(AVAILABLE DATA)
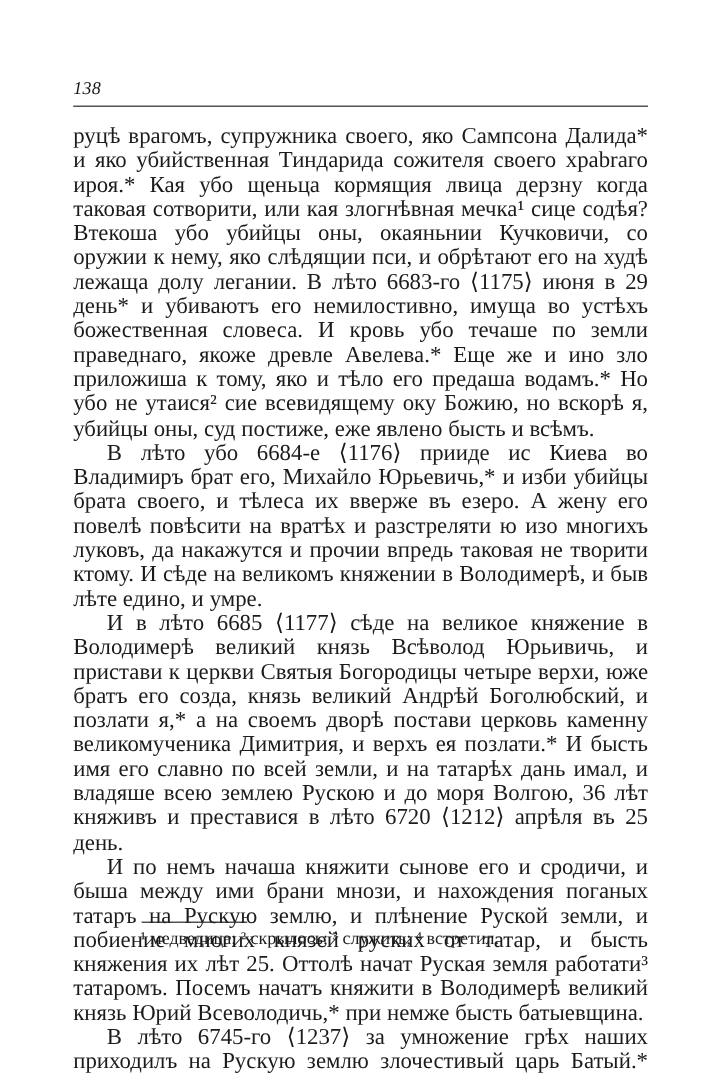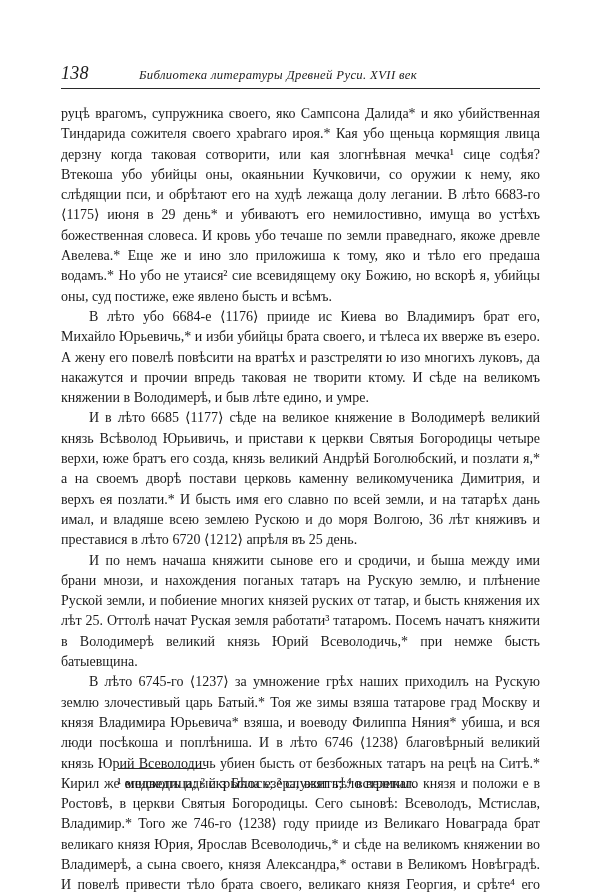--- a/index.html
+++ b/index.html
@@ -29,21 +29,21 @@
     position: absolute;
     left: 61px;
     top: 60px;
     width: 479px;
     height: 22px;
     display: flex;
     align-items: flex-end;
   }
   .folio {
     font-style: italic;
-    font-size: 18px;
+    font-size: 15px;
     letter-spacing: 0.2px;
     line-height: 1;
     width: 78px;
     flex: 0 0 78px;
   }
   .head-title {
     font-style: italic;
     font-size: 12.7px;
     line-height: 1;
     letter-spacing: 0.35px;
@@ -60,21 +60,21 @@
 
   
   .textblock {
     position: absolute;
     left: 61px;
     top: 104px;
     width: 479px;
   }
   .para {
     margin: 0;
-    font-size: 14px;
+    font-size: 19px;
     line-height: 20.3px;
     text-align: justify;
     text-justify: inter-word;
     text-indent: 28px;
     hyphens: manual;
     word-spacing: 0.1px;
   }
   .para.first {
     text-indent: 0;
   }
@@ -99,21 +99,20 @@
     color: #1b1b1b;
   }
 </style>
 </head>
 <body>
 
 <div class="page">
 
   <div class="running-head">
     <span class="folio">138</span>
-    <span class="head-title">Библиотека литературы Древней Руси. XVII век</span>
   </div>
   <div class="head-rule"></div>
 
   <div class="textblock">
     <p class="para first">руцѣ врагомъ, супружника своего, яко Сампсона Далида* и яко убийственная Тиндарида сожителя своего храbraго ироя.* Кая убо щеньца кормящия лвица дерзну когда таковая сотворити, или кая злогнѣвная мечка¹ сице содѣя? Втекоша убо убийцы оны, окаяньнии Кучковичи, со оружии к нему, яко слѣдящии пси, и обрѣтают его на худѣ лежаща долу легании. В лѣто 6683-го ⟨1175⟩ июня в 29 день* и убиваютъ его немилостивно, имуща во устѣхъ божественная словеса. И кровь убо течаше по земли праведнаго, якоже древле Авелева.* Еще же и ино зло приложиша к тому, яко и тѣло его предаша водамъ.* Но убо не утаися² сие всевидящему оку Божию, но вскорѣ я, убийцы оны, суд постиже, еже явлено бысть и всѣмъ.</p>
     <p class="para">В лѣто убо 6684-е ⟨1176⟩ прииде ис Киева во Владимиръ брат его, Михайло Юрьевичь,* и изби убийцы брата своего, и тѣлеса их вверже въ езеро. А жену его повелѣ повѣсити на вратѣх и разстреляти ю изо многихъ луковъ, да накажутся и прочии впредь таковая не творити ктому. И сѣде на великомъ княжении в Володимерѣ, и быв лѣте едино, и умре.</p>
     <p class="para">И в лѣто 6685 ⟨1177⟩ сѣде на великое княжение в Володимерѣ великий князь Всѣволод Юрьивичь, и пристави к церкви Святыя Богородицы четыре верхи, юже братъ его созда, князь великий Андрѣй Боголюбский, и позлати я,* а на своемъ дворѣ постави церковь каменну великомученика Димитрия, и верхъ ея позлати.* И бысть имя его славно по всей земли, и на татарѣх дань имал, и владяше всею землею Рускою и до моря Волгою, 36 лѣт княживъ и преставися в лѣто 6720 ⟨1212⟩ апрѣля въ 25 день.</p>
     <p class="para">И по немъ начаша княжити сынове его и сродичи, и быша между ими брани мнози, и нахождения поганых татаръ на Рускую землю, и плѣнение Руской земли, и побиение многих князей руских от татар, и бысть княжения их лѣт 25. Оттолѣ начат Руская земля работати³ татаромъ. Посемъ начатъ княжити в Володимерѣ великий князь Юрий Всеволодичь,* при немже бысть батыевщина.</p>
     <p class="para">В лѣто 6745-го ⟨1237⟩ за умножение грѣх наших приходилъ на Рускую землю злочестивый царь Батый.* Тоя же зимы взяша татарове град Москву и князя Владимира Юрьевича* взяша, и воеводу Филиппа Няния* убиша, и вся люди посѣкоша и поплѣниша. И в лѣто 6746 ⟨1238⟩ благовѣрный великий князь Юрий Всеволодичь убиен бысть от безбожных татаръ на рецѣ на Ситѣ.* Кирил же епископъ идый з Бѣла езера, взят тѣло великаго князя и положи е в Ростовѣ, в церкви Святыя Богородицы. Сего сыновѣ: Всеволодъ, Мстислав, Владимир.* Того же 746-го ⟨1238⟩ году прииде из Великаго Новаграда брат великаго князя Юрия, Ярослав Всеволодичь,* и сѣде на великомъ княжении во Владимерѣ, а сына своего, князя Александра,* остави в Великомъ Новѣградѣ. И повелѣ привести тѣло брата своего, великаго князя Георгия, и срѣте⁴ его самъ и весь градъ. Сей убо великий князь Георгий Новградъ Нижней созда и монастырь Пресвятыя</p>
   </div>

(TASK REQUIREMENTS) Please print every record above exactly, but leave the pictures out.

(RESULT FOR THIS TASK)
--- a/index.html
+++ b/index.html
@@ -29,21 +29,21 @@
     position: absolute;
     left: 61px;
     top: 60px;
     width: 479px;
     height: 22px;
     display: flex;
     align-items: flex-end;
   }
   .folio {
     font-style: italic;
-    font-size: 18px;
+    font-size: 15px;
     letter-spacing: 0.2px;
     line-height: 1;
     width: 78px;
     flex: 0 0 78px;
   }
   .head-title {
     font-style: italic;
     font-size: 12.7px;
     line-height: 1;
     letter-spacing: 0.35px;
@@ -60,21 +60,21 @@
 
   
   .textblock {
     position: absolute;
     left: 61px;
     top: 104px;
     width: 479px;
   }
   .para {
     margin: 0;
-    font-size: 14px;
+    font-size: 19px;
     line-height: 20.3px;
     text-align: justify;
     text-justify: inter-word;
     text-indent: 28px;
     hyphens: manual;
     word-spacing: 0.1px;
   }
   .para.first {
     text-indent: 0;
   }
@@ -99,21 +99,20 @@
     color: #1b1b1b;
   }
 </style>
 </head>
 <body>
 
 <div class="page">
 
   <div class="running-head">
     <span class="folio">138</span>
-    <span class="head-title">Библиотека литературы Древней Руси. XVII век</span>
   </div>
   <div class="head-rule"></div>
 
   <div class="textblock">
     <p class="para first">руцѣ врагомъ, супружника своего, яко Сампсона Далида* и яко убийственная Тиндарида сожителя своего храbraго ироя.* Кая убо щеньца кормящия лвица дерзну когда таковая сотворити, или кая злогнѣвная мечка¹ сице содѣя? Втекоша убо убийцы оны, окаяньнии Кучковичи, со оружии к нему, яко слѣдящии пси, и обрѣтают его на худѣ лежаща долу легании. В лѣто 6683-го ⟨1175⟩ июня в 29 день* и убиваютъ его немилостивно, имуща во устѣхъ божественная словеса. И кровь убо течаше по земли праведнаго, якоже древле Авелева.* Еще же и ино зло приложиша к тому, яко и тѣло его предаша водамъ.* Но убо не утаися² сие всевидящему оку Божию, но вскорѣ я, убийцы оны, суд постиже, еже явлено бысть и всѣмъ.</p>
     <p class="para">В лѣто убо 6684-е ⟨1176⟩ прииде ис Киева во Владимиръ брат его, Михайло Юрьевичь,* и изби убийцы брата своего, и тѣлеса их вверже въ езеро. А жену его повелѣ повѣсити на вратѣх и разстреляти ю изо многихъ луковъ, да накажутся и прочии впредь таковая не творити ктому. И сѣде на великомъ княжении в Володимерѣ, и быв лѣте едино, и умре.</p>
     <p class="para">И в лѣто 6685 ⟨1177⟩ сѣде на великое княжение в Володимерѣ великий князь Всѣволод Юрьивичь, и пристави к церкви Святыя Богородицы четыре верхи, юже братъ его созда, князь великий Андрѣй Боголюбский, и позлати я,* а на своемъ дворѣ постави церковь каменну великомученика Димитрия, и верхъ ея позлати.* И бысть имя его славно по всей земли, и на татарѣх дань имал, и владяше всею землею Рускою и до моря Волгою, 36 лѣт княживъ и преставися в лѣто 6720 ⟨1212⟩ апрѣля въ 25 день.</p>
     <p class="para">И по немъ начаша княжити сынове его и сродичи, и быша между ими брани мнози, и нахождения поганых татаръ на Рускую землю, и плѣнение Руской земли, и побиение многих князей руских от татар, и бысть княжения их лѣт 25. Оттолѣ начат Руская земля работати³ татаромъ. Посемъ начатъ княжити в Володимерѣ великий князь Юрий Всеволодичь,* при немже бысть батыевщина.</p>
     <p class="para">В лѣто 6745-го ⟨1237⟩ за умножение грѣх наших приходилъ на Рускую землю злочестивый царь Батый.* Тоя же зимы взяша татарове град Москву и князя Владимира Юрьевича* взяша, и воеводу Филиппа Няния* убиша, и вся люди посѣкоша и поплѣниша. И в лѣто 6746 ⟨1238⟩ благовѣрный великий князь Юрий Всеволодичь убиен бысть от безбожных татаръ на рецѣ на Ситѣ.* Кирил же епископъ идый з Бѣла езера, взят тѣло великаго князя и положи е в Ростовѣ, в церкви Святыя Богородицы. Сего сыновѣ: Всеволодъ, Мстислав, Владимир.* Того же 746-го ⟨1238⟩ году прииде из Великаго Новаграда брат великаго князя Юрия, Ярослав Всеволодичь,* и сѣде на великомъ княжении во Владимерѣ, а сына своего, князя Александра,* остави в Великомъ Новѣградѣ. И повелѣ привести тѣло брата своего, великаго князя Георгия, и срѣте⁴ его самъ и весь градъ. Сей убо великий князь Георгий Новградъ Нижней созда и монастырь Пресвятыя</p>
   </div>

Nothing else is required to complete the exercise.